Across Africa, rapid improvements to the telecoms infrastructure and increased investment in datacentres are paving the way for the continent’s organisations to embrace cloud computing. Large-scale adoption of cloud solutions such as infrastructure-as-a-service, software-as-a-service and security-as-a-service could drive significant economic benefits for many companies and countries.
We can expect to see the cloud transform African businesses in two major ways: by enabling them to improve operational performance as well as by giving them a platform for growth and innovation. When it comes to the first point, the cloud enables African organisations to put in place technology that allows them to automate basic processes or reduce IT costs and complexity.
Two factors that potentially limit the explosion in adoption of Cloud computing technology across the African continent are the positions that Governments are taking on the movement of data across international borders and the lack of ubiquitous and inexpensive data transport infrastructure.
One way that the cloud could change the game for African organisations is by allowing businesses with manual processes to automate for the first time and enabling those with legacy systems to migrate to new technology. The cloud makes it possible for organisations to access modern technology without needing to build a large datacentre or invest in an IT department—important benefits in a continent where IT skills and capital are in short supply.
Leveling the playing fields
In addition, the cloud levels the playing fields by giving smaller businesses access to solutions they could not afford in the past, for example, enterprise management or customer relationship management solutions.

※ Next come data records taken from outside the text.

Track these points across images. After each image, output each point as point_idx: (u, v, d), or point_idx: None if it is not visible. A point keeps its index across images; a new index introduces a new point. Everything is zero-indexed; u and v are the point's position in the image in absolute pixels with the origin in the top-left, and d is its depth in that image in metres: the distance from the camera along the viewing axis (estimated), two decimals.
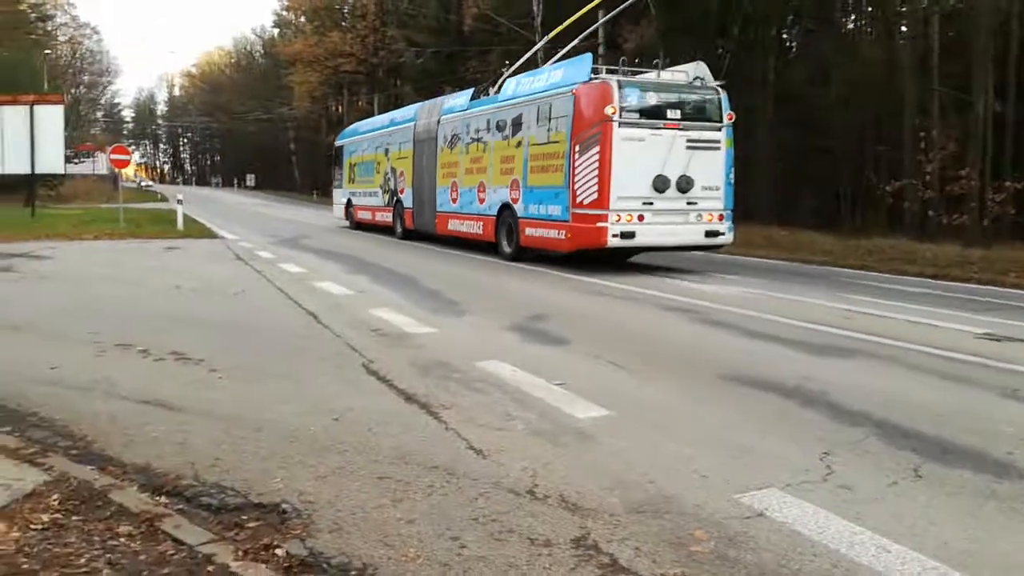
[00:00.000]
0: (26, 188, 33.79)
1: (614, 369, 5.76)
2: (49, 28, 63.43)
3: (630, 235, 11.94)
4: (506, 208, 14.22)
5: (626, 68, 12.63)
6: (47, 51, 59.62)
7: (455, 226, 16.51)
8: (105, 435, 4.19)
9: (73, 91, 65.98)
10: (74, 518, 3.13)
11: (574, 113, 12.25)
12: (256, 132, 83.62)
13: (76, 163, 47.30)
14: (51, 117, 24.04)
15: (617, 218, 11.80)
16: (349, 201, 24.17)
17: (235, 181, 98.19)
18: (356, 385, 5.28)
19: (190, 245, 16.84)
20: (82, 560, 2.78)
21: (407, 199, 19.12)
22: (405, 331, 7.17)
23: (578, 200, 12.09)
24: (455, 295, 9.57)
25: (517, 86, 14.91)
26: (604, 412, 4.60)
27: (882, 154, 23.13)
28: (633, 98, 11.86)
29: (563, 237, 12.58)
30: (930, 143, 19.52)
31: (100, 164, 57.73)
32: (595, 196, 11.83)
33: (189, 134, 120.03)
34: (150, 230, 20.10)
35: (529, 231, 13.52)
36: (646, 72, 12.95)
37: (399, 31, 46.11)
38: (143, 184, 78.11)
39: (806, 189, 27.29)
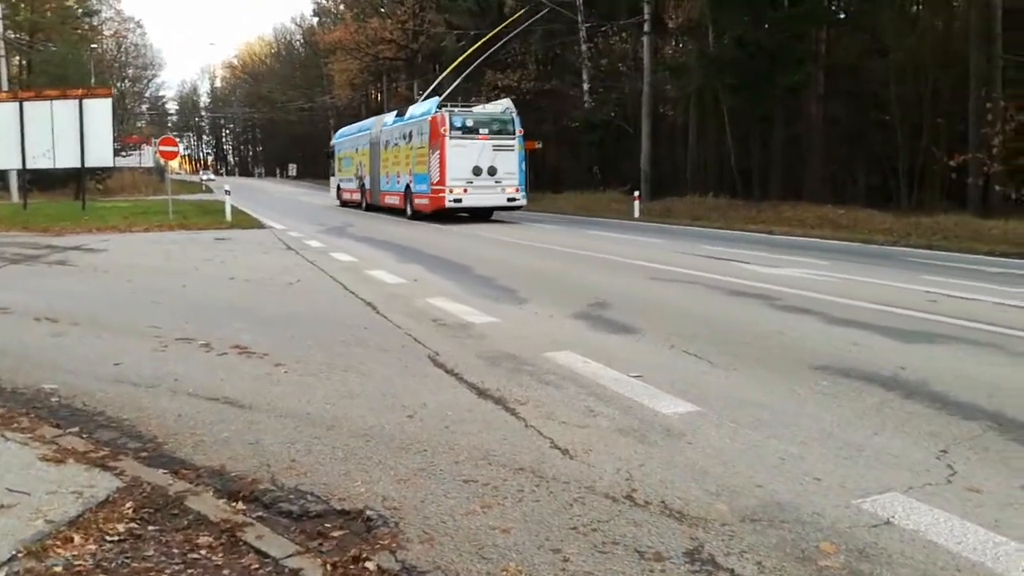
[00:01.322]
0: (75, 181, 34.47)
1: (693, 360, 5.46)
2: (95, 23, 64.50)
3: (459, 200, 20.46)
4: (407, 187, 22.69)
5: (460, 105, 22.04)
6: (93, 46, 60.67)
7: (388, 200, 24.76)
8: (174, 436, 4.05)
9: (119, 85, 67.17)
10: (151, 528, 2.97)
11: (429, 131, 20.94)
12: (297, 121, 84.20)
13: (123, 156, 48.08)
14: (100, 110, 24.27)
15: (451, 191, 20.29)
16: (338, 186, 31.79)
17: (277, 171, 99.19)
18: (424, 379, 5.08)
19: (240, 236, 16.86)
20: None
21: (367, 183, 27.16)
22: (466, 321, 6.96)
23: (432, 181, 20.58)
24: (511, 283, 9.34)
25: (412, 112, 24.01)
26: (691, 407, 4.33)
27: (942, 127, 22.18)
28: (458, 122, 20.50)
29: (427, 203, 21.06)
30: (996, 114, 18.62)
31: (146, 157, 58.65)
32: (439, 179, 20.34)
33: (231, 125, 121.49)
34: (199, 221, 20.22)
35: (416, 200, 22.08)
36: (472, 106, 22.64)
37: (439, 15, 45.77)
38: (205, 178, 75.42)
39: (860, 165, 26.43)
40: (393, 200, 24.05)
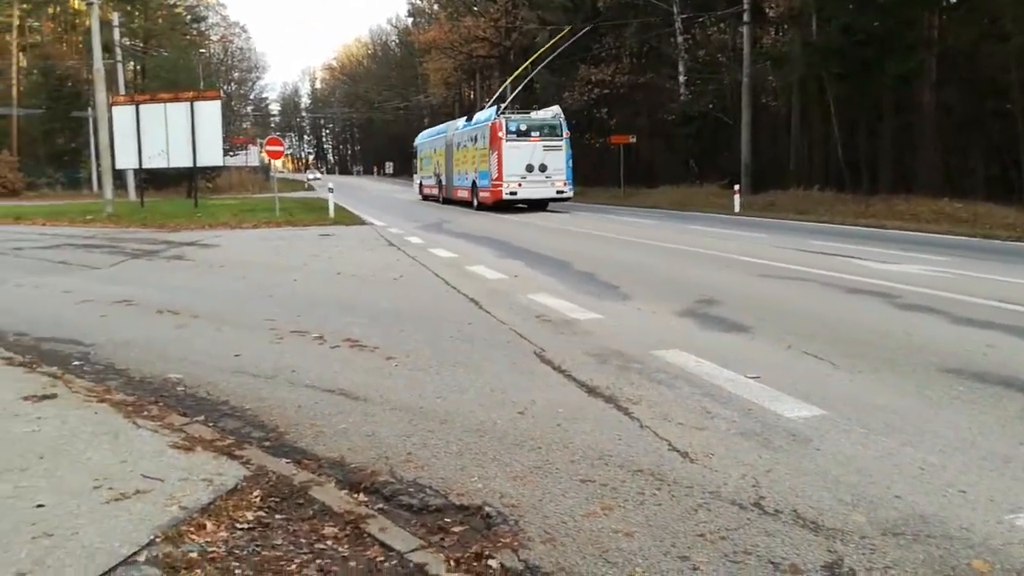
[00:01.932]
0: (187, 180, 36.23)
1: (814, 361, 5.22)
2: (203, 28, 67.67)
3: (514, 193, 23.66)
4: (473, 183, 26.00)
5: (516, 112, 25.15)
6: (202, 50, 63.70)
7: (459, 194, 27.92)
8: (295, 426, 4.15)
9: (225, 87, 70.19)
10: (278, 516, 3.04)
11: (490, 135, 24.14)
12: (393, 120, 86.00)
13: (231, 156, 50.17)
14: (210, 112, 25.44)
15: (507, 185, 23.53)
16: (420, 182, 35.35)
17: (374, 169, 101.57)
18: (532, 375, 5.04)
19: (343, 232, 17.32)
20: (293, 566, 2.66)
21: (443, 180, 30.41)
22: (569, 317, 6.90)
23: (492, 177, 23.88)
24: (613, 279, 9.21)
25: (477, 118, 27.45)
26: (816, 411, 4.13)
27: None
28: (513, 127, 23.79)
29: (489, 196, 24.34)
30: None
31: (252, 156, 61.11)
32: (497, 175, 23.64)
33: (331, 125, 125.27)
34: (304, 218, 20.89)
35: (480, 194, 25.25)
36: (527, 112, 25.63)
37: (531, 12, 45.79)
38: (311, 178, 77.78)
39: (977, 156, 24.86)
40: (463, 194, 27.23)
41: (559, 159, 23.69)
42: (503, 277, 9.62)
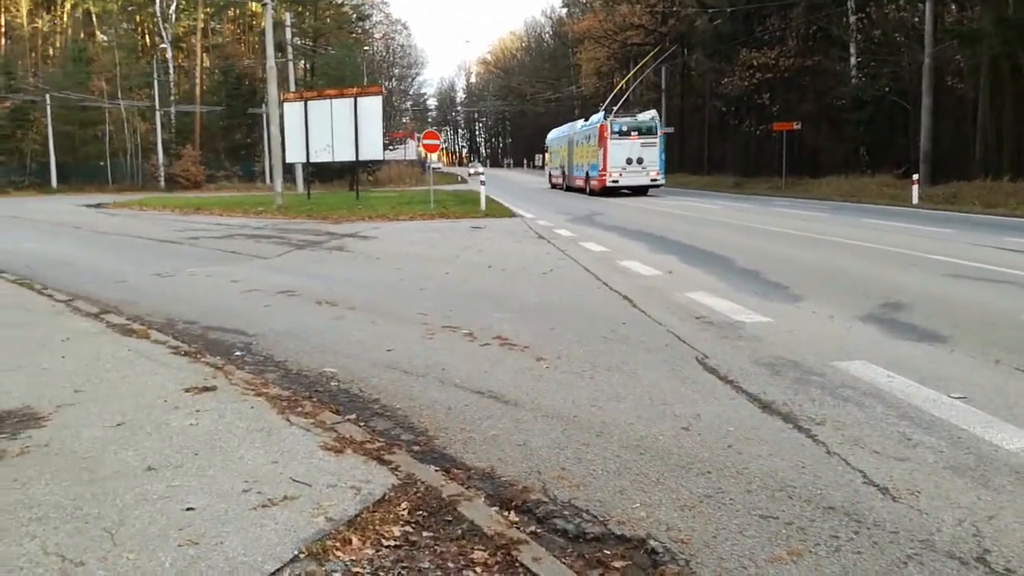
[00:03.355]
0: (350, 173, 37.91)
1: None
2: (367, 27, 70.64)
3: (616, 181, 28.33)
4: (587, 173, 30.88)
5: (619, 115, 29.26)
6: (366, 48, 66.51)
7: (576, 182, 33.17)
8: (444, 430, 3.97)
9: (386, 84, 72.98)
10: (425, 534, 2.83)
11: (598, 134, 28.87)
12: (544, 112, 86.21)
13: (391, 150, 52.08)
14: (372, 108, 26.35)
15: (611, 175, 28.24)
16: (550, 173, 41.85)
17: (524, 161, 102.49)
18: (695, 385, 4.62)
19: (493, 224, 17.36)
20: None
21: (567, 171, 35.90)
22: (733, 319, 6.38)
23: (599, 169, 28.60)
24: (780, 277, 8.52)
25: (591, 120, 32.30)
26: None
27: None
28: (616, 128, 28.43)
29: (597, 184, 29.05)
30: None
31: (410, 150, 63.18)
32: (603, 167, 28.37)
33: (484, 119, 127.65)
34: (457, 211, 21.17)
35: (591, 182, 29.97)
36: (628, 115, 29.41)
37: None
38: (473, 172, 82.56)
39: None
40: (579, 182, 32.41)
41: (653, 153, 28.51)
42: (657, 273, 9.16)
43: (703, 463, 3.43)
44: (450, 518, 2.95)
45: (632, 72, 36.88)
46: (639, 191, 29.02)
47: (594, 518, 2.97)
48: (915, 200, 21.99)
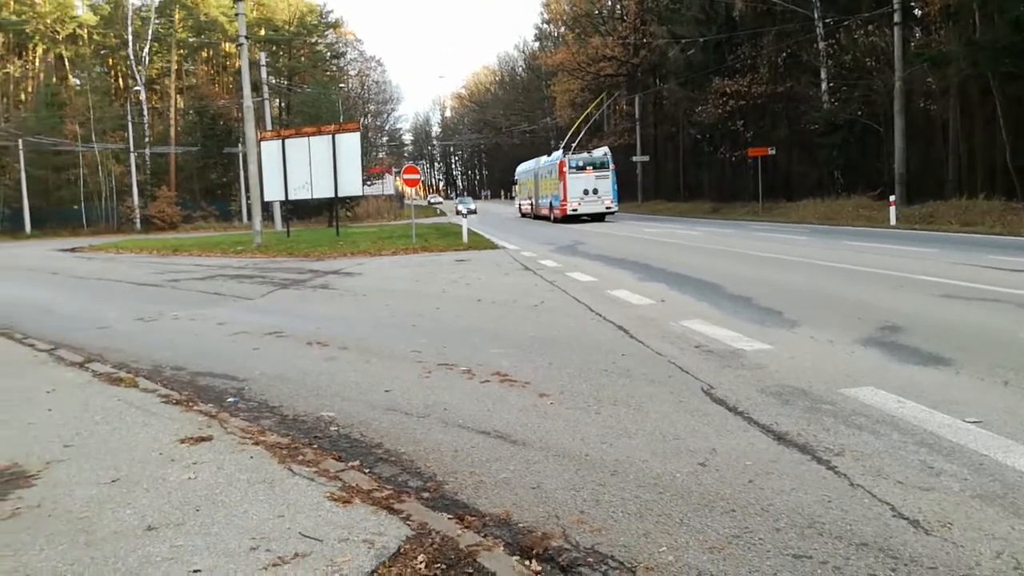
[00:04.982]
0: (328, 209, 37.79)
1: None
2: (342, 64, 71.02)
3: (576, 210, 32.25)
4: (551, 203, 34.91)
5: (576, 152, 34.22)
6: (341, 85, 66.72)
7: (542, 211, 37.25)
8: (453, 474, 3.83)
9: (362, 120, 73.22)
10: None
11: (558, 169, 33.11)
12: (520, 144, 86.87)
13: (368, 185, 52.07)
14: (350, 144, 26.34)
15: (571, 204, 32.25)
16: (519, 204, 46.56)
17: (501, 192, 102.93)
18: (705, 417, 4.53)
19: (477, 257, 17.28)
20: None
21: (534, 201, 40.36)
22: (733, 347, 6.31)
23: (561, 199, 32.70)
24: (773, 302, 8.50)
25: (553, 156, 36.70)
26: None
27: None
28: (574, 163, 32.73)
29: (560, 212, 33.03)
30: None
31: (387, 185, 63.21)
32: (563, 197, 32.51)
33: (459, 151, 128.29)
34: (439, 244, 21.09)
35: (555, 211, 33.91)
36: (584, 152, 34.50)
37: (661, 27, 45.05)
38: (431, 200, 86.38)
39: None
40: (545, 211, 36.74)
41: (607, 185, 32.82)
42: (650, 302, 9.10)
43: (726, 501, 3.33)
44: (471, 570, 2.82)
45: (581, 117, 41.68)
46: (597, 217, 33.29)
47: (621, 564, 2.85)
48: (893, 221, 22.25)
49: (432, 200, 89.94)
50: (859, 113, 29.45)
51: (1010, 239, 16.61)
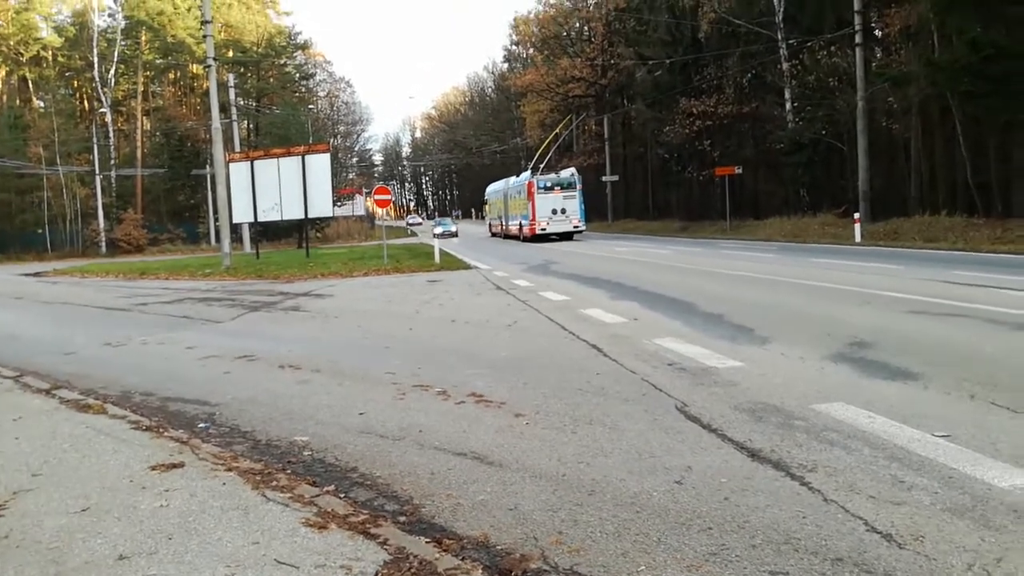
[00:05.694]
0: (298, 231, 37.55)
1: (1008, 414, 4.53)
2: (311, 85, 70.86)
3: (544, 229, 33.22)
4: (520, 222, 35.56)
5: (544, 173, 35.38)
6: (310, 106, 66.59)
7: (512, 230, 37.83)
8: (430, 497, 3.81)
9: (332, 140, 73.07)
10: None
11: (527, 189, 34.27)
12: (491, 164, 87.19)
13: (338, 206, 51.89)
14: (320, 165, 26.23)
15: (539, 223, 33.31)
16: (489, 223, 47.54)
17: (472, 212, 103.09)
18: (680, 435, 4.56)
19: (449, 277, 17.27)
20: None
21: (504, 221, 40.82)
22: (706, 365, 6.37)
23: (530, 219, 33.73)
24: (744, 320, 8.59)
25: (521, 177, 37.46)
26: None
27: None
28: (542, 184, 33.73)
29: (529, 231, 33.97)
30: None
31: (358, 206, 63.04)
32: (532, 217, 33.56)
33: (430, 172, 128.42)
34: (411, 264, 21.04)
35: (524, 230, 34.66)
36: (552, 173, 35.63)
37: (628, 48, 45.67)
38: (410, 221, 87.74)
39: None
40: (514, 230, 37.29)
41: (574, 204, 33.61)
42: (622, 320, 9.16)
43: (702, 519, 3.35)
44: None
45: (549, 138, 42.66)
46: (565, 236, 33.98)
47: None
48: (858, 238, 22.66)
49: (411, 221, 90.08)
50: (823, 132, 30.02)
51: (972, 255, 16.98)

The cloud is particularly useful for organisations that are rapidly growing their branch networks, since cloud solutions can be rapidly deployed to any office that has a reliable Internet connection.
Another major benefit of the cloud is that it enables organisations to transform IT from a capital expense into an operating expense. Suddenly, organisations can access world-class technology without tying up capital they need for expansion and innovation. Related to this benefit is the way that the cloud enables organisations to transfer IT risk to a service provider.
Companies can scale cloud computing capacity up and down in response to changing business needs such as the size of the workforce, giving them an agile IT environment that can keep pace with a fast-changing business and technology landscape. They don’t need to be worried about locking themselves into technologies that become too expensive, rigid or difficult to maintain.
Cloud computing unlocks new strategic options
Once these basics are covered, we’ll see African organisations start to use the cloud in ways that are truly transformative for their businesses. Sure, it’s great that the cloud can help a company reduce email hosting costs or implement an affordable accounting package, but the exciting potential lies in using the cloud to unlock new strategic options for the organisation.
For example, the cloud enables companies to rapidly scale out into new locations and form new business partnerships, often on a global scale. If an agribusiness in Kenya wants to integrate its supply chain with a wholesaler in Europe, the cloud can help make it simpler and easier to share information.
Or if a microfinance institution in Nigeria wants to reach customers in new towns, it could appoint agents and enable them to use a cloud app to file loan applications. Real innovators can experiment with new solutions like the Internet of Things or machine learning without massive investments in their own software and servers.
Thus, in addition to solving many of the IT and business process pain points experienced by many businesses in Africa, the cloud will also be a catalyst for innovation and globalisation among African companies. With fibre and mobile broadband prices and speeds improving all the time, the cloud could become as transformative for African economies as was the cell phone.
Vinay Hiralall is the General Manager: Demand Generation at Tarsus On Demand.